© AFPComment Jérôme Kerviel, le trader soupçonné de falsifications qui ont coûté 4,91 milliards d'euros à la Société Générale, a-t-il pu engager des opérations aussi risquées sur des montants aussi élevés sans susciter les soupçons ? C'est l'une des grandes questions du dossier. La facilité avec laquelle Kerviel a pu agir est d'autant plus surprenante qu'il prenait des positions principalement sur un marché à terme germano-suisse, Eurex, qui est un marché réglementé : chaque soir, un "compensateur", Eurex Clearing, réconcilie l'ensemble des données du marché. Dès le 28 janvier, le procureur de la République de Paris Jean-Claude Marin avait indiqué à la presse qu'Eurex s'était "inquiété" de prises de positions spéculatives de la Société Générale en novembre 2007.
L'audition de deux responsables du bureau de surveillance d'Eurex, entendus le 10 avril par les policiers de la brigade financière sur commission rogatoire des juges Renaud van Ruymbeke et Françoise Desset, éclaire d'un jour nouveau ces échanges. Et les témoignages s'avèrent accablants pour la Société Générale. Ces auditions, révélées par L'Express sur son site internet, ont été confirmées de source proche du dossier. Le responsable du bureau de surveillance d'Eurex, Michael Zollweg, et l'un des analystes de ce marché à terme, Daniel Kuhlmann, ont détaillé les mises en garde adressées à la Société Générale en 2007.
Des relances restées sans réponse
Ils ont notamment indiqué qu'Eurex s'était inquiété très tôt - dès le mois d'avril 2007 - de l'achat exceptionnel de titres réalisé par un trader de la Société Générale et avait alerté la banque à plusieurs reprises à ce sujet. Eurex avait notamment réalisé que les transactions se faisaient toujours sur le même poste, ce qui semblait indiquer qu'un trader de la banque agissait de manière isolée.
Les inquiétudes d'Eurex s'aggravaient encore à partir du 19 octobre 2007, lorsque Kerviel négociait 6000 "futures", des contrats à terme, pour 1 milliard d'euros. Sachant qu'un seul trader ne pouvait engager de telles sommes pour sa banque, Eurex envoyait de nouvelles demandes d'explications le 7 novembre.
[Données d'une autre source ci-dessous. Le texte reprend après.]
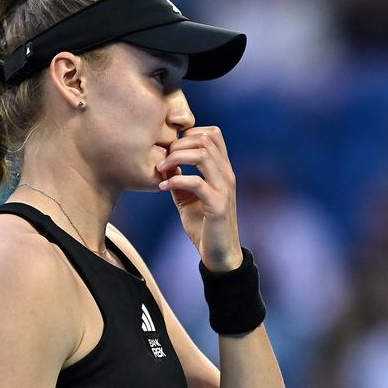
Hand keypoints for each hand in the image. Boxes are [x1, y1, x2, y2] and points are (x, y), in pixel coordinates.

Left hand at [156, 126, 242, 271]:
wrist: (219, 254)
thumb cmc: (203, 224)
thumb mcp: (188, 196)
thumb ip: (179, 177)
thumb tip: (163, 162)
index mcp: (222, 169)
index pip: (213, 133)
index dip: (189, 134)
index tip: (171, 149)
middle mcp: (226, 174)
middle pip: (205, 139)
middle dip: (178, 144)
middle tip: (162, 159)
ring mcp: (224, 188)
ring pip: (202, 155)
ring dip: (176, 158)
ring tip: (160, 170)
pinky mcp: (218, 205)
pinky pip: (196, 183)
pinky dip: (175, 181)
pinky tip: (163, 188)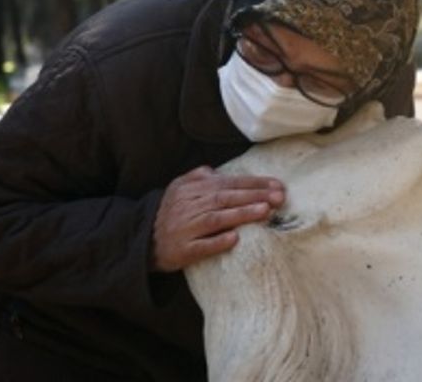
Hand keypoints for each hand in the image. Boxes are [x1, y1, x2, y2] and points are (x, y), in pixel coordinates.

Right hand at [151, 166, 284, 271]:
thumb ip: (200, 177)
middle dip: (254, 196)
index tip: (277, 185)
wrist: (142, 239)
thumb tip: (219, 171)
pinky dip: (217, 241)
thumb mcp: (180, 188)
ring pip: (216, 219)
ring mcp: (185, 228)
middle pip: (225, 198)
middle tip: (279, 197)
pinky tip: (235, 238)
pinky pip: (201, 245)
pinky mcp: (182, 250)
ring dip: (241, 215)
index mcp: (192, 189)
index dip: (254, 183)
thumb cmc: (170, 212)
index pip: (228, 183)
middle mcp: (189, 206)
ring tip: (265, 211)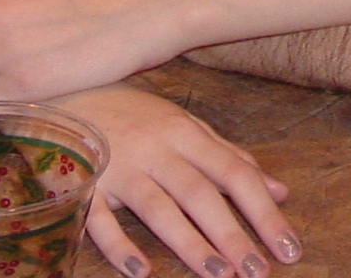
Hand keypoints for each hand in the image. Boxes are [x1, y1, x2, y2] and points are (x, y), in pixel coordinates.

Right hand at [49, 83, 299, 277]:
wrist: (61, 90)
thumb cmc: (131, 114)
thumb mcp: (183, 126)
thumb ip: (229, 158)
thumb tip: (279, 190)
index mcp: (185, 133)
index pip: (234, 174)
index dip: (263, 211)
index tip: (288, 247)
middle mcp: (156, 148)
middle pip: (200, 193)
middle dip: (232, 234)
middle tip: (258, 272)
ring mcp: (118, 166)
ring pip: (158, 206)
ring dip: (189, 242)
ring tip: (218, 275)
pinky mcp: (82, 183)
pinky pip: (99, 217)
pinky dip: (119, 243)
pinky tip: (141, 271)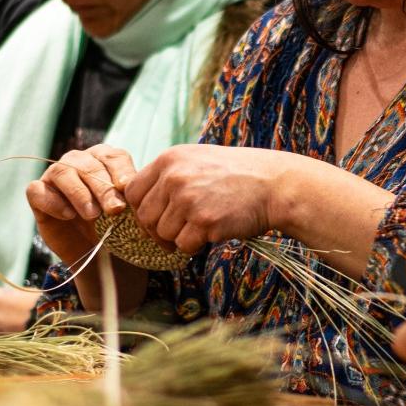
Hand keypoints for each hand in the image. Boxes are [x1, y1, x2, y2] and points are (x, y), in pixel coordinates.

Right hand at [25, 145, 135, 258]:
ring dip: (79, 194)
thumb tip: (133, 188)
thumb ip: (129, 198)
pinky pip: (38, 190)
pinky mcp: (37, 193)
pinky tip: (69, 215)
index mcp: (104, 158)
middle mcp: (78, 160)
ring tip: (93, 215)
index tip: (127, 187)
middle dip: (104, 188)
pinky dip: (53, 202)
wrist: (91, 250)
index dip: (121, 171)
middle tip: (115, 209)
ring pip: (63, 172)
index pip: (113, 157)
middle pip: (89, 166)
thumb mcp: (126, 212)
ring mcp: (54, 174)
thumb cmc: (112, 224)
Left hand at [124, 144, 287, 254]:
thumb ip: (168, 175)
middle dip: (159, 229)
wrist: (274, 184)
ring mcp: (189, 200)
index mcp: (169, 159)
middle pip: (145, 217)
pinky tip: (211, 233)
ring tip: (201, 227)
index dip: (142, 209)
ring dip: (179, 238)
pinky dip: (195, 246)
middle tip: (179, 230)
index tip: (157, 216)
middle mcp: (175, 177)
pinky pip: (184, 246)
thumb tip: (136, 199)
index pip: (131, 192)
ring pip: (164, 234)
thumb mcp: (197, 160)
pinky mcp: (205, 222)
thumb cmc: (236, 175)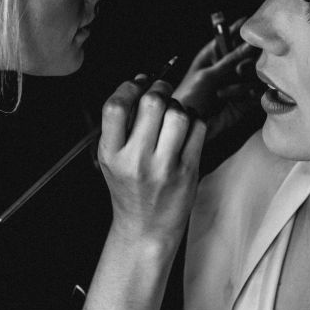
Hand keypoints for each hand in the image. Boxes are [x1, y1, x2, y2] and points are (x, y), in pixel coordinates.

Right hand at [98, 75, 206, 247]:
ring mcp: (164, 167)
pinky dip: (195, 119)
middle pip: (152, 103)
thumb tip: (142, 81)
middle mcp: (136, 161)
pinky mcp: (188, 171)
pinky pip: (198, 127)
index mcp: (112, 154)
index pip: (116, 107)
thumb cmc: (130, 188)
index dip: (129, 86)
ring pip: (179, 113)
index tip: (138, 84)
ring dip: (178, 105)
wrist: (146, 229)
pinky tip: (187, 127)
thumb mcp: (112, 159)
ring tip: (174, 112)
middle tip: (161, 91)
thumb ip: (121, 125)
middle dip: (159, 88)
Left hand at [172, 18, 260, 140]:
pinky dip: (251, 94)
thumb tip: (249, 44)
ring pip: (253, 74)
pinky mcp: (243, 101)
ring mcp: (235, 84)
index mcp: (212, 56)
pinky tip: (244, 97)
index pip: (228, 37)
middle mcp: (226, 68)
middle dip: (245, 61)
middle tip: (238, 70)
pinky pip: (256, 92)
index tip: (249, 23)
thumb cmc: (189, 98)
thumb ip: (230, 60)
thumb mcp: (207, 75)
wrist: (188, 128)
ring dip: (242, 82)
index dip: (238, 30)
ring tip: (225, 92)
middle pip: (247, 54)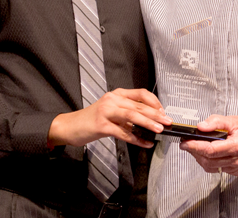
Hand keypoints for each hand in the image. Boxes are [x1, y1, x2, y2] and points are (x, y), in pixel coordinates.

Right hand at [48, 88, 172, 149]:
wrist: (70, 126)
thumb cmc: (91, 120)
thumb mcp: (110, 112)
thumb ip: (127, 114)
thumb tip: (148, 121)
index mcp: (116, 94)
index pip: (140, 93)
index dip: (154, 102)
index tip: (163, 111)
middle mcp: (112, 100)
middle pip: (138, 105)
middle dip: (156, 114)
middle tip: (168, 121)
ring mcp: (106, 111)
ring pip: (132, 116)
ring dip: (148, 123)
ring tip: (159, 129)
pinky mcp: (101, 125)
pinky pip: (123, 132)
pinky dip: (136, 139)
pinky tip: (145, 143)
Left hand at [179, 114, 237, 175]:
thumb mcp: (235, 120)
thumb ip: (216, 122)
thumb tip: (200, 127)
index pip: (210, 150)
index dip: (194, 147)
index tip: (185, 143)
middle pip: (208, 161)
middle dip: (194, 153)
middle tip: (186, 144)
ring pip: (212, 167)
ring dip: (201, 158)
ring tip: (196, 147)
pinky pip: (220, 169)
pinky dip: (212, 162)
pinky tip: (210, 153)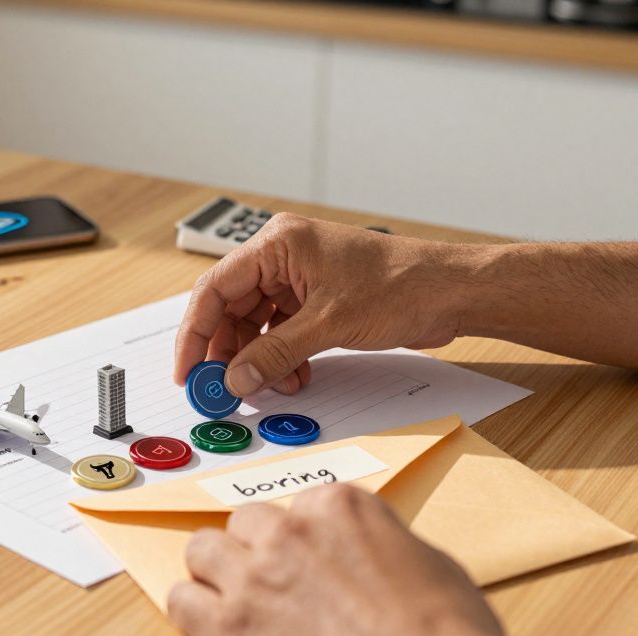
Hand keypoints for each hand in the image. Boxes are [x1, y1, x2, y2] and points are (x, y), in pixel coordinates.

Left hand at [168, 484, 503, 635]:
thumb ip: (382, 546)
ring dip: (218, 571)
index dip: (308, 537)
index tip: (311, 558)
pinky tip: (212, 625)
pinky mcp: (228, 628)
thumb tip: (370, 556)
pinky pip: (182, 600)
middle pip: (249, 522)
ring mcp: (254, 577)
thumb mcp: (430, 565)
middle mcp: (291, 531)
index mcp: (341, 508)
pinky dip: (194, 610)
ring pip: (204, 550)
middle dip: (259, 549)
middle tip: (275, 581)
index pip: (304, 504)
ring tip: (236, 598)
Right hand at [173, 213, 478, 395]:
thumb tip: (236, 380)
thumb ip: (275, 354)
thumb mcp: (328, 324)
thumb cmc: (400, 286)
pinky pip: (282, 331)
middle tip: (222, 389)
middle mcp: (283, 257)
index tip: (188, 370)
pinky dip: (281, 357)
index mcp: (278, 244)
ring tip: (269, 387)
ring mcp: (300, 279)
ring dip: (258, 359)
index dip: (196, 332)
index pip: (216, 287)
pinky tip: (294, 378)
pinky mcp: (317, 300)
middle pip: (232, 308)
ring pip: (256, 324)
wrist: (450, 292)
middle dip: (227, 352)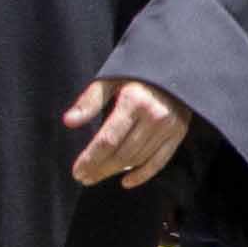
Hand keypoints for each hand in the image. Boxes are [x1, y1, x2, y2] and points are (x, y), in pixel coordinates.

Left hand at [62, 75, 190, 185]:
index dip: (91, 159)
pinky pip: (160, 161)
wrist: (175, 65)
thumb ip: (90, 100)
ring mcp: (168, 126)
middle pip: (122, 153)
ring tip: (98, 176)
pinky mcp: (179, 133)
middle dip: (100, 168)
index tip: (77, 171)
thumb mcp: (111, 78)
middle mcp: (153, 115)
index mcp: (134, 100)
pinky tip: (126, 181)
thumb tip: (69, 122)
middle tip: (84, 178)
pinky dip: (143, 174)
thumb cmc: (137, 71)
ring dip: (116, 171)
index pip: (107, 140)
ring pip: (138, 159)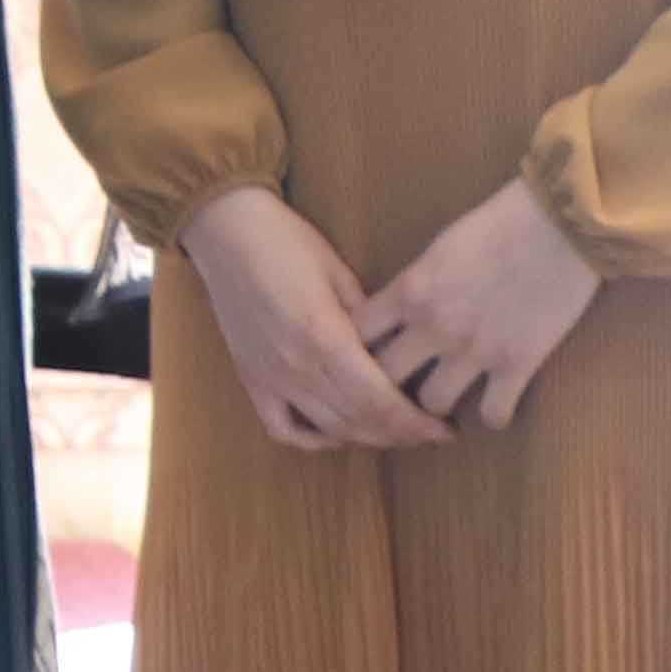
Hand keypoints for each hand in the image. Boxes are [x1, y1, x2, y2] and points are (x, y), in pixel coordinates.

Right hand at [168, 184, 451, 453]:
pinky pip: (284, 429)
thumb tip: (401, 355)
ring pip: (329, 430)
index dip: (417, 423)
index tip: (445, 429)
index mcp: (325, 337)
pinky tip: (337, 434)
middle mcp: (298, 366)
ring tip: (395, 434)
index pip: (381, 401)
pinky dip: (314, 440)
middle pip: (361, 422)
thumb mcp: (341, 273)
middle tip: (429, 434)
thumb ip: (370, 321)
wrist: (224, 231)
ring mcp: (271, 377)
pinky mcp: (251, 379)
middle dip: (402, 435)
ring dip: (367, 439)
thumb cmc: (288, 241)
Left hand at [353, 178, 603, 434]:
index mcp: (408, 292)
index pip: (355, 336)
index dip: (354, 350)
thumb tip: (397, 310)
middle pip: (383, 378)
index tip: (363, 356)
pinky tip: (493, 406)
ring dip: (435, 406)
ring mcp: (474, 350)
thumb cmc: (498, 223)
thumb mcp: (438, 248)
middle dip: (386, 387)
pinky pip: (491, 413)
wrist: (558, 224)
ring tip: (443, 403)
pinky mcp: (517, 364)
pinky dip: (491, 415)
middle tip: (396, 393)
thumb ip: (414, 284)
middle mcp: (433, 327)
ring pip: (432, 404)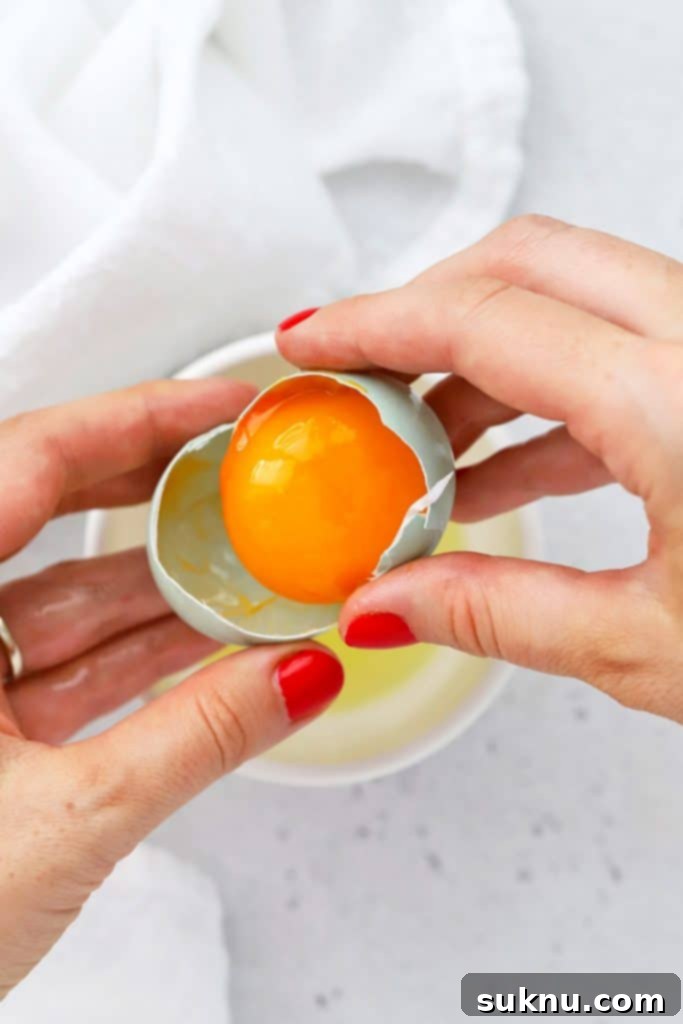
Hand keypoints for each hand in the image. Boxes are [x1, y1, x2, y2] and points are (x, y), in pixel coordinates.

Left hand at [0, 381, 342, 996]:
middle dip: (155, 494)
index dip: (134, 420)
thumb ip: (198, 741)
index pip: (28, 462)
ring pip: (61, 601)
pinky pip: (57, 665)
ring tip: (255, 575)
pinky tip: (212, 651)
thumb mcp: (66, 823)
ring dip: (160, 594)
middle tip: (242, 472)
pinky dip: (133, 658)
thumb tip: (300, 679)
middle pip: (45, 513)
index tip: (218, 409)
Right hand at [278, 215, 682, 721]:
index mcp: (681, 405)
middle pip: (530, 263)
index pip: (488, 317)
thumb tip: (387, 603)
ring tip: (416, 447)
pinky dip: (543, 395)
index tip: (311, 341)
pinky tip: (495, 471)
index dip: (377, 323)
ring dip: (481, 358)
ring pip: (574, 299)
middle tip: (357, 376)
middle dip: (424, 311)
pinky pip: (618, 350)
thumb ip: (498, 614)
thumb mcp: (649, 651)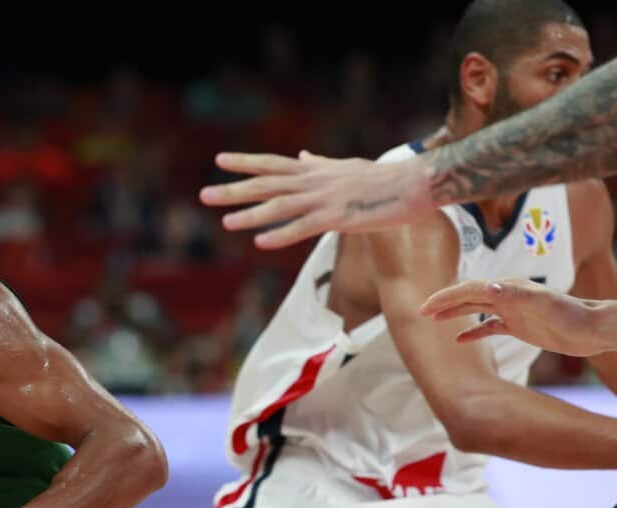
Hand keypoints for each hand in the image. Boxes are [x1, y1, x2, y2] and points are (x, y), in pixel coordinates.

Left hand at [199, 151, 434, 248]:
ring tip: (225, 223)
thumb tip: (301, 155)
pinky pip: (303, 228)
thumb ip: (319, 163)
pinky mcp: (337, 218)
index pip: (271, 164)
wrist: (413, 185)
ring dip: (250, 215)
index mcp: (313, 169)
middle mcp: (313, 180)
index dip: (245, 162)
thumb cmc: (380, 179)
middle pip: (266, 185)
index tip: (219, 160)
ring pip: (279, 207)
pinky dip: (280, 234)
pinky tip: (260, 242)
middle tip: (204, 195)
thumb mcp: (345, 166)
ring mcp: (324, 199)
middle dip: (233, 190)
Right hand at [420, 279, 610, 356]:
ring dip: (454, 313)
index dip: (446, 297)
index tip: (426, 307)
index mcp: (508, 289)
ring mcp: (512, 311)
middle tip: (421, 311)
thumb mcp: (543, 304)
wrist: (594, 329)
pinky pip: (489, 327)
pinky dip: (473, 332)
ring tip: (433, 320)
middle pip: (468, 297)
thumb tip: (487, 288)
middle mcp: (507, 296)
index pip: (469, 290)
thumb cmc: (572, 315)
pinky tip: (461, 339)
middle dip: (444, 303)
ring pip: (475, 310)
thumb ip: (515, 295)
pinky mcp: (519, 326)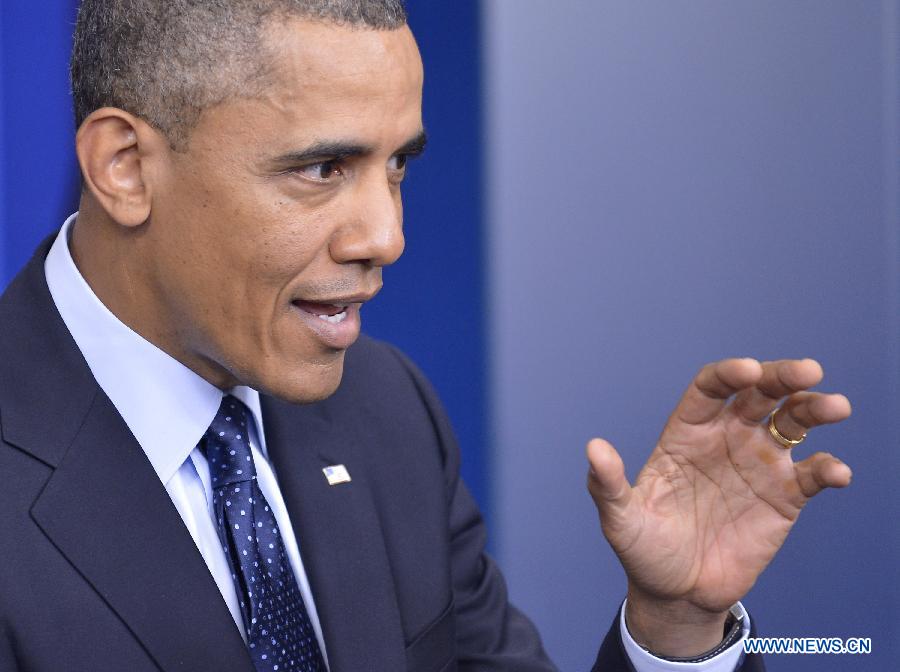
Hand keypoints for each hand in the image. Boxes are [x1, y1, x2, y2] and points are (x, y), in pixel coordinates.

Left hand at [586, 358, 850, 655]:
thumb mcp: (620, 519)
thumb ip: (607, 484)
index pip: (710, 389)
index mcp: (686, 433)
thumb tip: (593, 448)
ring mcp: (758, 465)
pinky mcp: (784, 498)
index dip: (727, 374)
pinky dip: (828, 469)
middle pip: (758, 393)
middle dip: (782, 376)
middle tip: (808, 370)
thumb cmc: (644, 549)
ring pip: (792, 423)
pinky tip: (837, 473)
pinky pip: (812, 474)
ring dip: (814, 409)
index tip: (746, 371)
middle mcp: (726, 438)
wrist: (677, 594)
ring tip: (836, 406)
Le supérieur hiérarchique du trader l'interrogeait alors directement sur ces opérations, avant, rassuré par les explications de Kerviel, d'envoyer sa réponse à Eurex : il y justifiait l'importance des sommes engagées par, notamment, la progression du marché et les circonstances ayant entouré les passages d'ordres. Une réponse truffée d'erreurs factuelles qui n'arrivait pas à convaincre Eurex. Mais ses relances devaient par la suite demeurer sans réponse.